How To Get Found Online

November 5, 2015


Have you Googled your business lately? If you haven’t, take a minute and do it now. Just type your business name right into that search bar. Does YOUR business show up? Are you surprised by the results? Is it better or worse than you thought it would be? Did you show up on page 1?


If you were pleasantly surprised by how well you did in this little exercise, than kudos to you. If you found that your business doesn’t have much presence online, don’t worry; you can change that.


Now just for grins, search for your business a different way. Type in the phrase that you think people would use if they were trying to find a product or service like yours. For example, “yoga classes, portland maine, ” or whatever would apply best to your business and location. Ask yourself the same questions as above.


There is a big difference in being found based on your business’s name and being found based on what you do. If someone doesn’t know you exist, will they still be able to find you online?
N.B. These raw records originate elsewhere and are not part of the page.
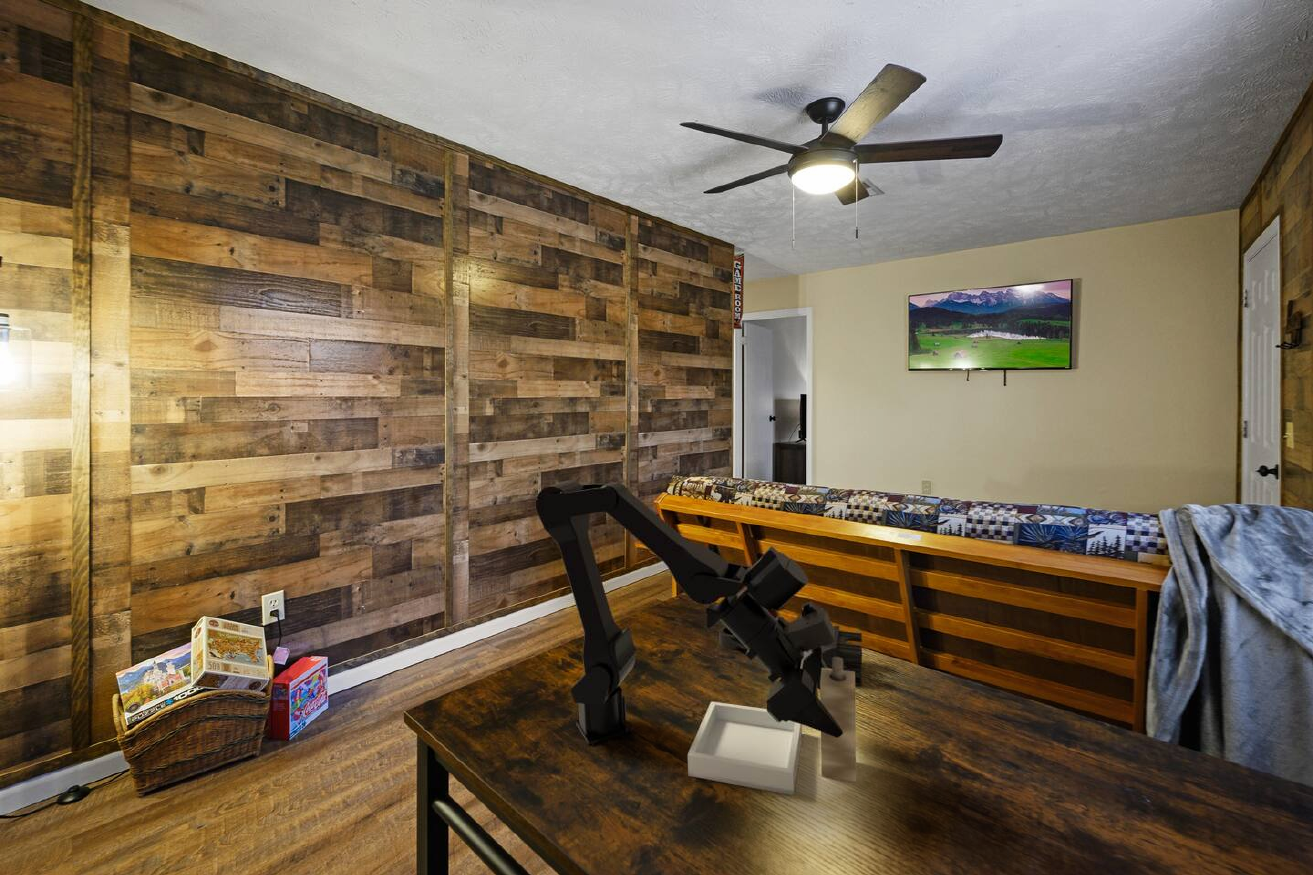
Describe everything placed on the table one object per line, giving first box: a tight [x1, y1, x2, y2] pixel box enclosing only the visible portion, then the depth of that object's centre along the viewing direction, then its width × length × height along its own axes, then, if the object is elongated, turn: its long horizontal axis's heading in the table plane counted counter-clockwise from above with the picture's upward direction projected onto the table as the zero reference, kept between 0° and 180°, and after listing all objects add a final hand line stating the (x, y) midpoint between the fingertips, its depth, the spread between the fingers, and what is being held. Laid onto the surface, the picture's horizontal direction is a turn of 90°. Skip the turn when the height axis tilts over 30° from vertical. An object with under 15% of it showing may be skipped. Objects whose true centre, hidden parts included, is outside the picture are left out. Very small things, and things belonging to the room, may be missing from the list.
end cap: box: [822, 625, 863, 687], centre depth 105 cm, size 10×7×7 cm
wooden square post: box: [819, 657, 857, 783], centre depth 78 cm, size 4×4×16 cm
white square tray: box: [687, 701, 803, 796], centre depth 82 cm, size 14×14×3 cm
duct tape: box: [716, 625, 748, 651], centre depth 118 cm, size 8×10×3 cm
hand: (841, 715), depth 78 cm, fingers open, 9 cm apart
It doesn’t matter if you are a local business or do business across the country, your ability to be found online is more important than ever before.


As a consumer, I use the internet 99% of the time to locate a product or service that I am interested in purchasing. The other 1% (which might be a generous number) I usually ask a friend or family member for a recommendation. Gone are the days of the Yellow Pages being our primary source of information. Nothing frustrates me more than knowing the name of a business and not being able to locate anything about them online. If they don’t have a website OR a Facebook page, I move on faster than you can say “click.” I may not represent 100% of your potential customers, but it’s likely that I represent the majority of them. Don’t miss out on opportunities to gain new clients and grow your business because you don’t exist online.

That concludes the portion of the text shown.